Ten rockers who found religion
We all dream of finding fame and fortune in our chosen fields, but when people actually do get rich and famous, they often discover that money can't buy happiness, or love, or whatever it is the Beatles were singing about. What's the answer, then? God? Meditation? E-meter auditing? When musicians get religion, they usually do it in a hilariously public way -- because if the adoration of millions of fans doesn't do the spiritual trick, then telling your millions of fans about your brand-new connection with the universe surely will.
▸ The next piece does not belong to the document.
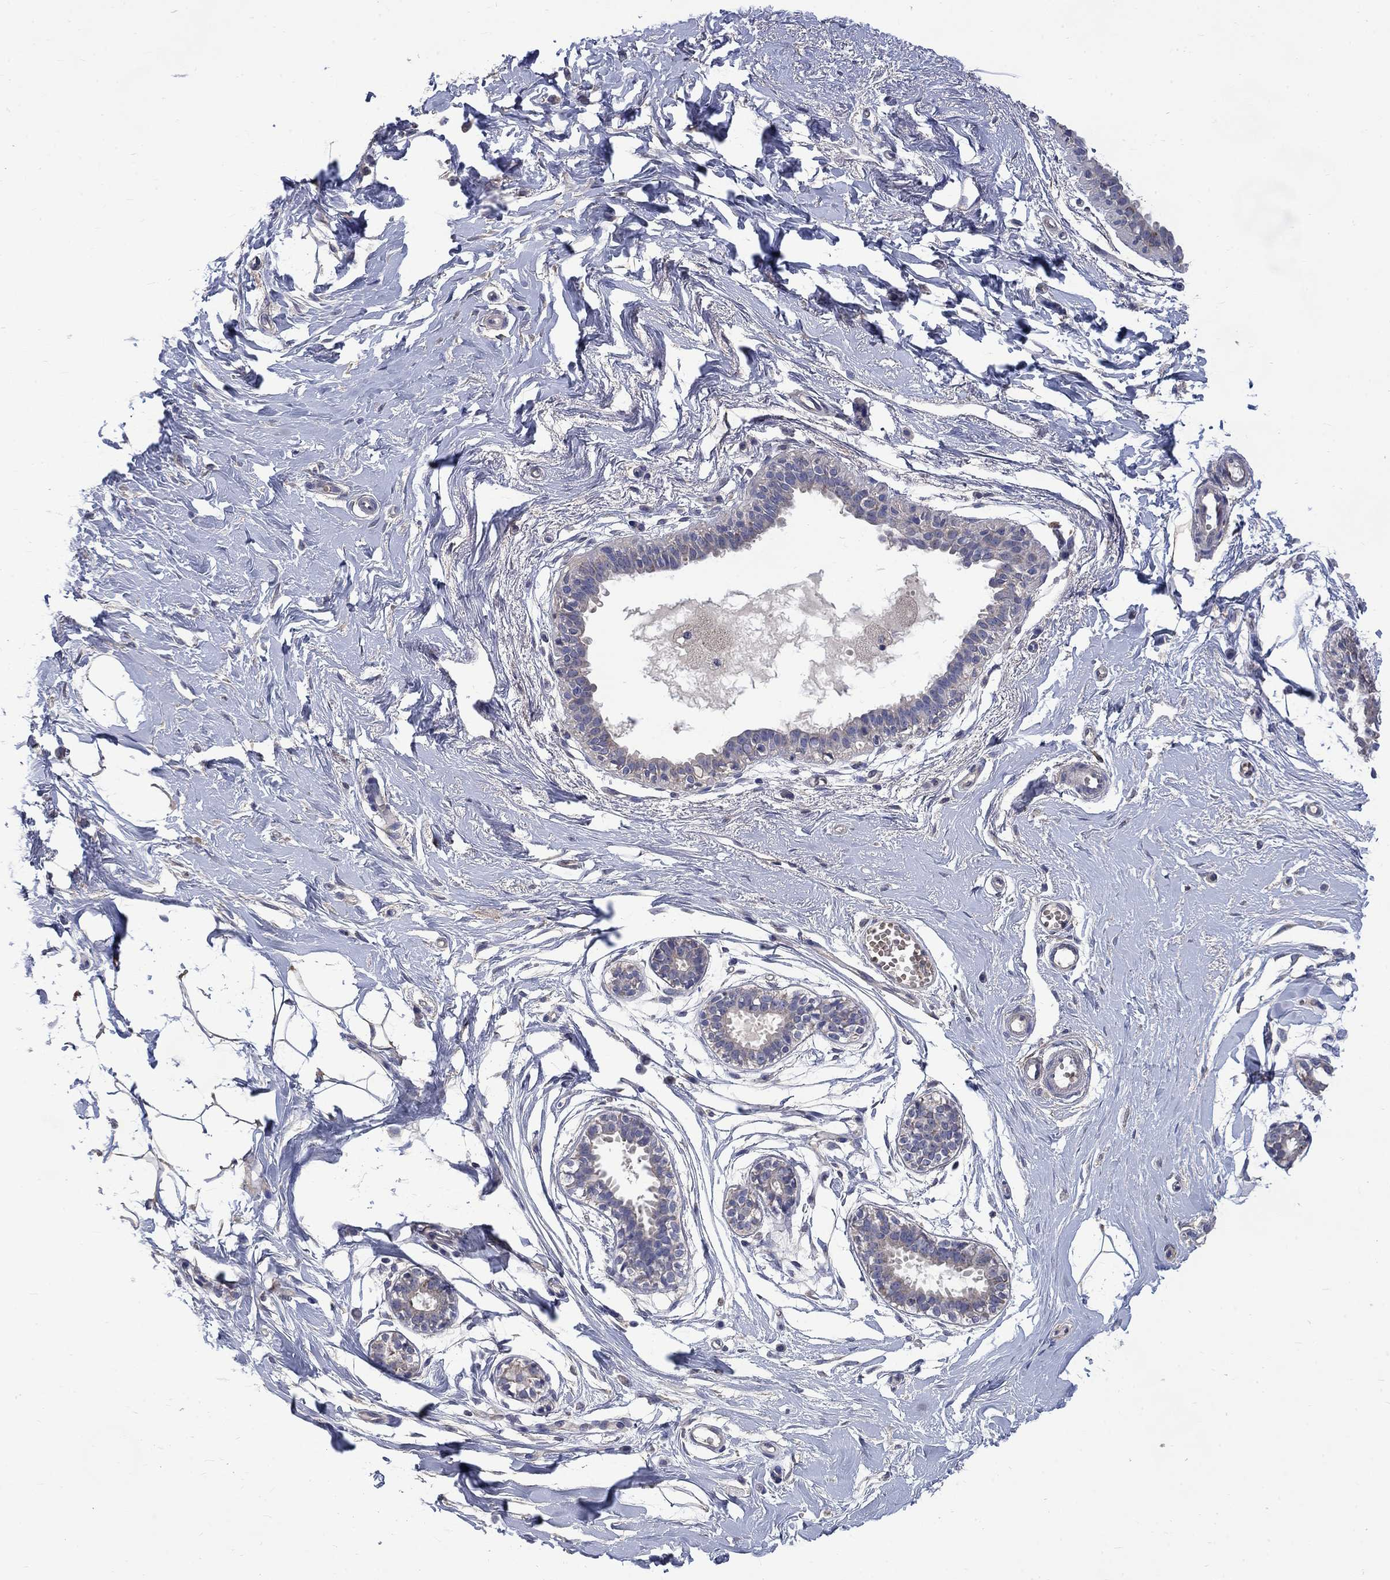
{"staining": {"intensity": "negative", "quantity": "none", "location": "none"}, "tissue": "breast", "cell_type": "Adipocytes", "image_type": "normal", "snomed": [{"axis": "morphology", "description": "Normal tissue, NOS"}, {"axis": "topography", "description": "Breast"}], "caption": "This is an IHC micrograph of normal breast. There is no staining in adipocytes.", "gene": "HSPA12A", "patient": {"sex": "female", "age": 49}}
While not technically a religion unto itself, Kabbalah -- or Jewish mysticism -- is a unique and convoluted system of belief that requires decades of study to begin to penetrate. Madonna seemed surprised that she drew flak from the Jewish community for taking one of the world's most dense and esoteric disciplines and turning it into a T-shirt that read, Kabbalists Do It Better. Apparently, she thought that adopting the name Esther and donating millions of dollars to schools teaching Kabbalah would be all the Talmudic street-cred she would need. "It would be less controversial if I joined the Nazi Party," she told the New York Daily News. Would it, though, Madonna? Would it, really?
9. Dave Mustaine
Veteran of Metallica, Megadeth and countless hours of inebriation, Dave Mustaine decided to leave Alcoholics Anonymous to focus on Christianity. He subsequently refused to play with any band that showed Satanic leanings, preferring instead to learn the ways of peace and tolerance. In 1988, he welcomed gay fans into the fold with the observation that "it says in the Bible that men should not lay with men like they lay with women. I mean, I don't wanna fuck up and not go to heaven." More recently, he expressed skepticism over Barack Obama's U.S. citizenship and accused the President of having staged mass shootings across the country in order to promote an anti-gun agenda. Rock on, dude.